ヨーロッパおよび他のほとんどの市場(北米を除く)で販売されたこのエンジンは、圧縮比が 9.3:1 で、触媒コンバーターがなく、160 kW(220 PS、210 hp)を出力しました。

用途:

参照

  • BMW S14 - M88をベースにした4気筒エンジン

参考文献

  1. ^ 「BMW M 40周年ストーリー - BMW M1」gtspirit.com . 2018年12月13日閲覧
  2. ^ 「BMWのおすすめエンジン トップ5」 mydriftfun.com 2017年5月11日. 2018年12月15日時点のオリジナルよりアーカイブ。 2018年12月13日閲覧
  3. ^ 「M部門の最高の競技用エンジン - Infernal Combustion」 Infernalco.co、2018年3月20日。 2021年5月31日閲覧
  4. ^ Horatiu Boeriu (2012年5月24日). 「クリス・ハリスがE28 BMW M5を運転」 . Bmwblog.com . 2021年5月31日閲覧。
  5. ^ a b「M1テクノロジー」 . Projectm1.com . 2021年5月31日閲覧
  6. ^ 「エンジンに関するFAQ」 Bimmerforums.com、2009年8月23日。 2021年5月31日閲覧
  7. ^ 「1984年式 BMW 745i E23 5速マニュアル M88エンジン搭載 SAモデル ロードテスト」 drive-my.com 2016年3月16日. 2018年12月2日閲覧
  8. ^ 「BMW M88およびS38 M-Tech 24バルブ6気筒エンジン」 unixnerd.demon.co.uk . 2018年12月2日閲覧
  9. ^ 「第7号」
  10. ^ 「M121からP48まで:モーターレースにおけるBMWターボエンジンの進化の概要」
  11. ^ 「Spicer 馬力・トルク計算機」 .
  12. ^ 「BMW 6気筒ガイド。
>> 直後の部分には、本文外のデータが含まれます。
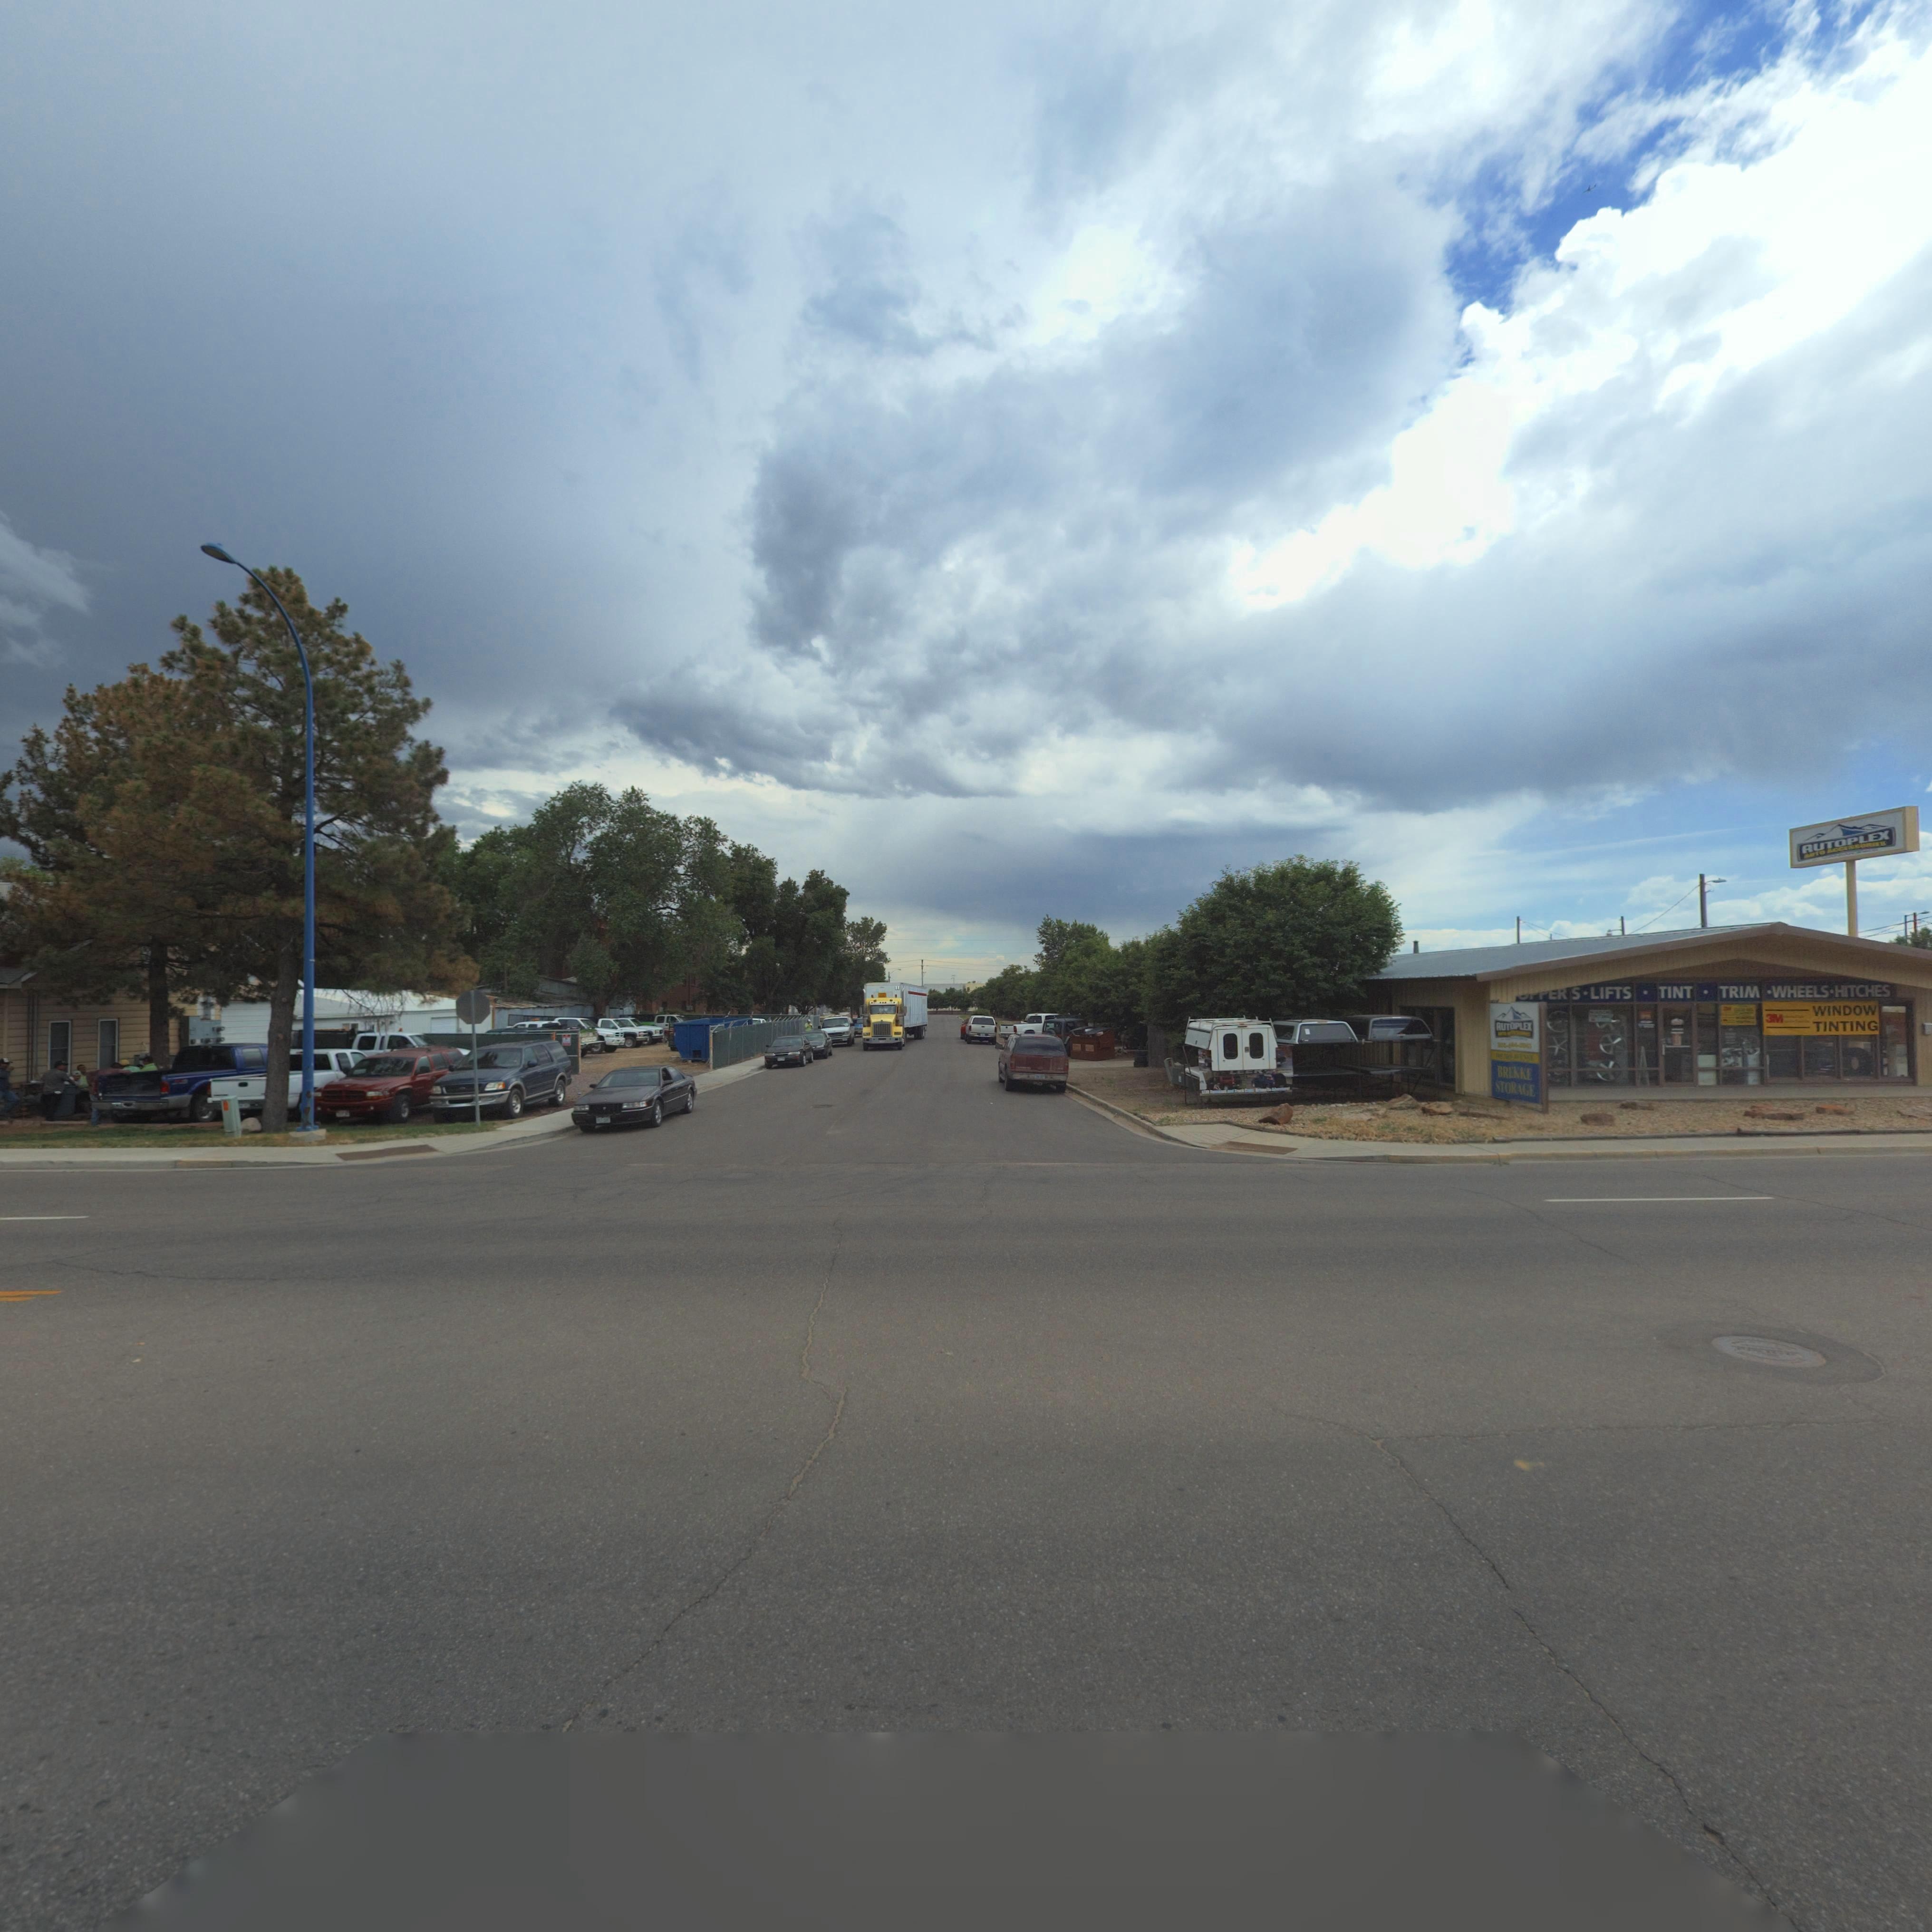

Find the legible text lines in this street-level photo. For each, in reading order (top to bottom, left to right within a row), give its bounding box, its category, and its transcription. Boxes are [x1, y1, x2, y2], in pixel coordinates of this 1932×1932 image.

autospeed.com
  13. ^ “Car Lust: BMW M1” . 2012年7月13日時点のオリジナルよりアーカイブ2012年8月15日閲覧。
  14. ^ “BMW World - BMW M Parts Series” . 2013年10月23日時点のオリジナルよりアーカイブ2012年8月15日閲覧。